Recently as part of adding a scraper to recipeyak I was investigating the various bits and pieces necessary to make the outbound network requests secure, e.g. how to avoid SSRF and other badness.

Webhooks.fyi has a nice overview of the various footguns and while proxying the outbound requests through Stripe’s Smokescreen would fix the problem, I wanted to avoid an extra service and it seemed fun to DIY it. Also it’s just a hobby project so the risk is low.

I got most things covered, but I wasn’t able to solve HTTP request timeouts. Specifically overall timeouts, with Python’s requests package you can set connect and read timeouts but you can’t say “kill this request if it takes more than 5 seconds”.

This means when using requests for outbound HTTP calls, an attacker could perform a slow loris style attack where they send you a trickle of bytes over the network which prevents the connect timeout and read timeout from firing and hold up your request.

Anyways, I wanted to see how various languages solved this “total timeout” HTTP request problem.

Golang

Smokescreen uses Go and they use Go’s Conn.SetDeadline function to set an overall timeout.

Rust

If you’re using async Rust w/ tokio, you can use Tokio’s timeout function.

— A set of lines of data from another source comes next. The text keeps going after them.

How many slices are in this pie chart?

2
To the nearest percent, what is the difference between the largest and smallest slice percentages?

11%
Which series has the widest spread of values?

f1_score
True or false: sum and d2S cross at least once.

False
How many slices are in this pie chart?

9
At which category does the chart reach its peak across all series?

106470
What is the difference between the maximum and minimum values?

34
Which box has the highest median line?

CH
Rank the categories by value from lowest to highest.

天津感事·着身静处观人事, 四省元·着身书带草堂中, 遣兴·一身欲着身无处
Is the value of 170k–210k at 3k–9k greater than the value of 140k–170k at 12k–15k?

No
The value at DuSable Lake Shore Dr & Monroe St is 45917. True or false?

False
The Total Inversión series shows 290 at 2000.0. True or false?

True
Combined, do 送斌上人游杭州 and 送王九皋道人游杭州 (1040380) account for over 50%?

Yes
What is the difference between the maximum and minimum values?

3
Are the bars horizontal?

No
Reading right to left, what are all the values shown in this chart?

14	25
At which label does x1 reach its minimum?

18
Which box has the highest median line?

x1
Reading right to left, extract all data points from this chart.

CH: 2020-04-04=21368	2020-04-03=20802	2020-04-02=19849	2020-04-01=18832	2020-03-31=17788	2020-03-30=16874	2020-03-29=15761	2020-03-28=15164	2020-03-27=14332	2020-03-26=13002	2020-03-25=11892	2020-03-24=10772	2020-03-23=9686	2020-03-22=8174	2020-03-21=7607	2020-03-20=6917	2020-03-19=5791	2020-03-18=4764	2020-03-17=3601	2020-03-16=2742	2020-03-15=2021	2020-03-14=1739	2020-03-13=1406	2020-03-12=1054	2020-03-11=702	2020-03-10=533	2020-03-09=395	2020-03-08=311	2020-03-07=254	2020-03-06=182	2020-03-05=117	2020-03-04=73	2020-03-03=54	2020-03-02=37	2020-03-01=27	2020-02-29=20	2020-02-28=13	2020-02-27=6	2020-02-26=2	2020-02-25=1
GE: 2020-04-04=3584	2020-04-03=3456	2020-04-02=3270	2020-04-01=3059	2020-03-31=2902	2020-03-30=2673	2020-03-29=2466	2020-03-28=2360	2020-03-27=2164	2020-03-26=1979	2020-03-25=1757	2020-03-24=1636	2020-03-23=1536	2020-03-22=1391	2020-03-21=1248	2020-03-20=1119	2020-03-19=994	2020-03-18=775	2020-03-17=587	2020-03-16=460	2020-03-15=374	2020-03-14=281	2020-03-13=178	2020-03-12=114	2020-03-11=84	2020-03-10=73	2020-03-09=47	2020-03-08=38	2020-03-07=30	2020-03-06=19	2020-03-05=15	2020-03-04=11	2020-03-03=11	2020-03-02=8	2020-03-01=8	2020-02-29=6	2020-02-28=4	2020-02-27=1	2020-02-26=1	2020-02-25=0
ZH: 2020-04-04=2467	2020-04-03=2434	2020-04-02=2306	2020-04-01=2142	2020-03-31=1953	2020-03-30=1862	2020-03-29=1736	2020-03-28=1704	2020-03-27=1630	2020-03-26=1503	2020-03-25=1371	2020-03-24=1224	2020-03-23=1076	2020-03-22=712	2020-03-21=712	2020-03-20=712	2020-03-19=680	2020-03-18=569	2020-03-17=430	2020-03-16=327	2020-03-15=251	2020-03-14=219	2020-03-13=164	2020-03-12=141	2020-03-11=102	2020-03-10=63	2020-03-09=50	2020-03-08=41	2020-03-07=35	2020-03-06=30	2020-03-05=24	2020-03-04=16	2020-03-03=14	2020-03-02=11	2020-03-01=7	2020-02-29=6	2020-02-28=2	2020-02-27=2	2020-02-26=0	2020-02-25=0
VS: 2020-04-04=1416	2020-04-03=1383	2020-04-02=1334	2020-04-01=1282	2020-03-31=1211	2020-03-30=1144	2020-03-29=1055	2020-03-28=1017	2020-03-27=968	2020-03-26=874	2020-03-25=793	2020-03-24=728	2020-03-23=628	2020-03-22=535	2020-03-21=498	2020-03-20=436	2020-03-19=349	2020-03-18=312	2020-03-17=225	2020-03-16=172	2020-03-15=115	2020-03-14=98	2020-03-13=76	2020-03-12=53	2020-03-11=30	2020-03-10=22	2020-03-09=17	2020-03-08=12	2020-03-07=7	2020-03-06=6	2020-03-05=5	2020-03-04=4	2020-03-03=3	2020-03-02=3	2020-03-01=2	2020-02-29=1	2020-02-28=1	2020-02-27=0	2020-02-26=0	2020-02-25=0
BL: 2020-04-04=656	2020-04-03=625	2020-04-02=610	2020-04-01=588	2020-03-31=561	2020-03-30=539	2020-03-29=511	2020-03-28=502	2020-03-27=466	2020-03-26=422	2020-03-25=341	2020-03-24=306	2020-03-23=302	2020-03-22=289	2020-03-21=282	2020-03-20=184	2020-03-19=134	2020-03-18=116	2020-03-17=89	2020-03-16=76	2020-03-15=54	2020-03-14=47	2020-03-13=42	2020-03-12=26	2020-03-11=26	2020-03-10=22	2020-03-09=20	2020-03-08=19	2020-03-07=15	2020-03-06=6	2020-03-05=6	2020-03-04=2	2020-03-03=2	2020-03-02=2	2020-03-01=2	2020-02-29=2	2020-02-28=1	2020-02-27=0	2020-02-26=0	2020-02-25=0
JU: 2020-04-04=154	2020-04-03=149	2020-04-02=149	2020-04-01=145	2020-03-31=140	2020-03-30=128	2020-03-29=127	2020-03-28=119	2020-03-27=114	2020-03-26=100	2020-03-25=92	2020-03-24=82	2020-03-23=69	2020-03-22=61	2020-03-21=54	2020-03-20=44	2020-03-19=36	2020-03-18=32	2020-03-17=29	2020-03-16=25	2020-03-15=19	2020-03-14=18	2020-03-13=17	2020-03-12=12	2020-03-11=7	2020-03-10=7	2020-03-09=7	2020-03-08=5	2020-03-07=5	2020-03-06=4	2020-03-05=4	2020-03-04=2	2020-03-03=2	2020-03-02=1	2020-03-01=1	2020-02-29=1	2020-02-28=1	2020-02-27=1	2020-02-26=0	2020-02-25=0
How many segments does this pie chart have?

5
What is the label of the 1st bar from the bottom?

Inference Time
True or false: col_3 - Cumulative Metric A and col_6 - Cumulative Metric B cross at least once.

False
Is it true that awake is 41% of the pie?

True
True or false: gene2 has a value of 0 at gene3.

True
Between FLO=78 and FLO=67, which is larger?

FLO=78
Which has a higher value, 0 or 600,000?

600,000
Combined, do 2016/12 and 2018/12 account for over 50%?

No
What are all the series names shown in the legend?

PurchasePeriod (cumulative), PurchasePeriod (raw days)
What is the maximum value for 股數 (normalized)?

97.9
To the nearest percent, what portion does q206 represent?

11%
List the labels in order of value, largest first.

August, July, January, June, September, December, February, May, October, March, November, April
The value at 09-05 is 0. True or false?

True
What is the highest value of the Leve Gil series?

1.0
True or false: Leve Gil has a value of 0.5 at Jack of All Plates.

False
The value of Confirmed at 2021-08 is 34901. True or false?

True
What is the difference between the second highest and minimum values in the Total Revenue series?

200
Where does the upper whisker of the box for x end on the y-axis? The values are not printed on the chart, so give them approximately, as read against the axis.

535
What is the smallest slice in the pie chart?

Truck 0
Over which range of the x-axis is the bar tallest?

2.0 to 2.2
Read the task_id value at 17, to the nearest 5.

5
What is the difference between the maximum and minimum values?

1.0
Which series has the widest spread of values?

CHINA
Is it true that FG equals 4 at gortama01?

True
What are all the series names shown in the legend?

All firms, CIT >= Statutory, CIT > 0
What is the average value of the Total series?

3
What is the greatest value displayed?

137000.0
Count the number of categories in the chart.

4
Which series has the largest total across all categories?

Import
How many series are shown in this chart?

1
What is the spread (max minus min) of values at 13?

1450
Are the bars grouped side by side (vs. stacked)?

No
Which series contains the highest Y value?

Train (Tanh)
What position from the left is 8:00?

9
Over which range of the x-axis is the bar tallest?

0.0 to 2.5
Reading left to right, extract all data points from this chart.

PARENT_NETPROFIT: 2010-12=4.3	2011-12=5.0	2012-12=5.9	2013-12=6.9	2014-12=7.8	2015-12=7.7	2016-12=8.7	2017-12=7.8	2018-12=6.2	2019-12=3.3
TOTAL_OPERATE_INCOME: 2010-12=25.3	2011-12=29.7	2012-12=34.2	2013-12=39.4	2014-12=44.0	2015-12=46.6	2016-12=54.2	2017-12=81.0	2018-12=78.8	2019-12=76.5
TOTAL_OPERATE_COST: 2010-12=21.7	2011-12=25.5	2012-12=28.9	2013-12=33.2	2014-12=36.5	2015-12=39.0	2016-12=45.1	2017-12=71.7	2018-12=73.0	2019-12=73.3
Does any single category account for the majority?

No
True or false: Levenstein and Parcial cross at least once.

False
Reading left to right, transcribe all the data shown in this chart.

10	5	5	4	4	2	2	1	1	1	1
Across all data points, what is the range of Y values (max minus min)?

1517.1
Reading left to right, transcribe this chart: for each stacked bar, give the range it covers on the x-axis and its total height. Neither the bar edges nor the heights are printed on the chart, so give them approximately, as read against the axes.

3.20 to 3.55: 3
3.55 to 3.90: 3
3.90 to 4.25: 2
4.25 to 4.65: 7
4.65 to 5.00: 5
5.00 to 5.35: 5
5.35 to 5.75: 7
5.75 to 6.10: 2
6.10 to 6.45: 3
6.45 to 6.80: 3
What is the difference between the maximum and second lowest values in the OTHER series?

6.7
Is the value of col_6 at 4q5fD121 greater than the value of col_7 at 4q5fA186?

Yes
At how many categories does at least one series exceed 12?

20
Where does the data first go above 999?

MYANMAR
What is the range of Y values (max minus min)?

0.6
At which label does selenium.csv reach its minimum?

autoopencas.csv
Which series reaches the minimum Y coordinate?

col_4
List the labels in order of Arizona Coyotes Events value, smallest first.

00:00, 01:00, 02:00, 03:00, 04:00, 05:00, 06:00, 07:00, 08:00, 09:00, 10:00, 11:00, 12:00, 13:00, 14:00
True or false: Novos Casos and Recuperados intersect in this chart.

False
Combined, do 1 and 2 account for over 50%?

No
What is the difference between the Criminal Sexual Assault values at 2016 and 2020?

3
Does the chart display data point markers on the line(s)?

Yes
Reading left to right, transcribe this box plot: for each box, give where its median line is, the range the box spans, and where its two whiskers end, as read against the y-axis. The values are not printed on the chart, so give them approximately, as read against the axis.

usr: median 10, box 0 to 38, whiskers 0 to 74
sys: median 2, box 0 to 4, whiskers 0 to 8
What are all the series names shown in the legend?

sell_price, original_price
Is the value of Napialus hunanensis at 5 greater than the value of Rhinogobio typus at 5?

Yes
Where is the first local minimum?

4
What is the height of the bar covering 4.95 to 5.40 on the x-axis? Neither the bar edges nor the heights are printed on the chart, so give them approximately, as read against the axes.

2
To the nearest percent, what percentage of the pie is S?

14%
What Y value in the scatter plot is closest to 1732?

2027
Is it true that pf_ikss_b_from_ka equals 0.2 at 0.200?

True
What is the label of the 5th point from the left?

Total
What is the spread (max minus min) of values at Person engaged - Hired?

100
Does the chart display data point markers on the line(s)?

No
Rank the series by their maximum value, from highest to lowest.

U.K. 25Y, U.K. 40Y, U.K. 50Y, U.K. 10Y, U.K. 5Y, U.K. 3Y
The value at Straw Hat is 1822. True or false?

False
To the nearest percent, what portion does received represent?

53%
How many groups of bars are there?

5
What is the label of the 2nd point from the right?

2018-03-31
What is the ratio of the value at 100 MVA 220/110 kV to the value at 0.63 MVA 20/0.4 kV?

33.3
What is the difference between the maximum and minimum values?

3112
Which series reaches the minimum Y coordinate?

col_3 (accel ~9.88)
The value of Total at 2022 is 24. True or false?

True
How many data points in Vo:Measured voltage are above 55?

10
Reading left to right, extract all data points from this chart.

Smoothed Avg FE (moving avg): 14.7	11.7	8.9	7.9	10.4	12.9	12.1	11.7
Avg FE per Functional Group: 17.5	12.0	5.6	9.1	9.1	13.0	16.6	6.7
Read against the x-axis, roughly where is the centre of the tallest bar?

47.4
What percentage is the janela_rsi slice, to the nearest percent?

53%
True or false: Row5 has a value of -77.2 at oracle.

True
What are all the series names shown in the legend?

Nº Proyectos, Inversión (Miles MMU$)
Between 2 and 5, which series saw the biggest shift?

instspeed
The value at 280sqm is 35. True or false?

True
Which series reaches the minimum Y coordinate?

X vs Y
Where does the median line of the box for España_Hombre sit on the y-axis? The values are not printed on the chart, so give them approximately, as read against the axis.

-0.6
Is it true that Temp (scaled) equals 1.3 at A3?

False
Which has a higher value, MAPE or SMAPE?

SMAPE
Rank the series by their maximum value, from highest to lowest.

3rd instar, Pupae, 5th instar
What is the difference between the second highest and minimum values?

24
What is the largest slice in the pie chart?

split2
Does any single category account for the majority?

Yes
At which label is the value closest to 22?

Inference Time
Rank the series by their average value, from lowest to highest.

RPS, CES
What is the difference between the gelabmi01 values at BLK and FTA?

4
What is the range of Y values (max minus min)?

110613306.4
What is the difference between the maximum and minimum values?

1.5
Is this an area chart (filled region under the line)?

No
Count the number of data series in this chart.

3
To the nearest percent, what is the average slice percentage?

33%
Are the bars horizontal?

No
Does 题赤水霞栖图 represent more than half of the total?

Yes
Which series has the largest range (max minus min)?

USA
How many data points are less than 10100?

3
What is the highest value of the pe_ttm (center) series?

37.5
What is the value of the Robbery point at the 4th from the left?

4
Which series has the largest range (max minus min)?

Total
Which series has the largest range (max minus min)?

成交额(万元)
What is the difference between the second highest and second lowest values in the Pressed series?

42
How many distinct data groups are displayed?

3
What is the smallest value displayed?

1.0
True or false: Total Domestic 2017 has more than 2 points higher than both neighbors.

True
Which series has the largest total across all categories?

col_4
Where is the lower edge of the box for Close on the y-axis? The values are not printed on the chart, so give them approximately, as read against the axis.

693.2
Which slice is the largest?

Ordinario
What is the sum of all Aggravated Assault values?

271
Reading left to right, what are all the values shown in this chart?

With sync rust, there’s more setup involved (you have to introduce threads into the mix) but it also works.

Python

Like Rust, Python has both sync and async io.

For async, you can use asyncio’s wait_for.

With sync, I couldn’t find a non-hacky solution. If you browse stackoverflow you’ll find ideas like:

  • use signals – which aren’t thread safe
  • use gevent – that’s jumping ship to async!
  • use the connect & read timeouts – they don’t do the same thing
  • use multiprocessing – heavyweight, requires pickling

There’s an issue in the requests repo for this functionality, but it’s unlikely to be resolved.

I also tried fiddling with concurrent futures and their timeout= parameter but that didn’t work - the request carried on regardless of the timeout.

Java

Java is sync, but unlike Python, it has a decent solution involving the standard library’s Future::get method.

JS

There are a couple options for JS, Promise.race and AbortController. Promise.race doesn’t actually cancel the request while AbortController does.

Ruby

I couldn’t find any solutions besides the timeout module, which is apparently pretty broken.

PHP

Pretty straightforward solution with PHP, use the CURLOPT_TIMEOUT option with curl_setopt.

Swift

Call .cancel on a given URLSessionTask and you’re all set in Swift land.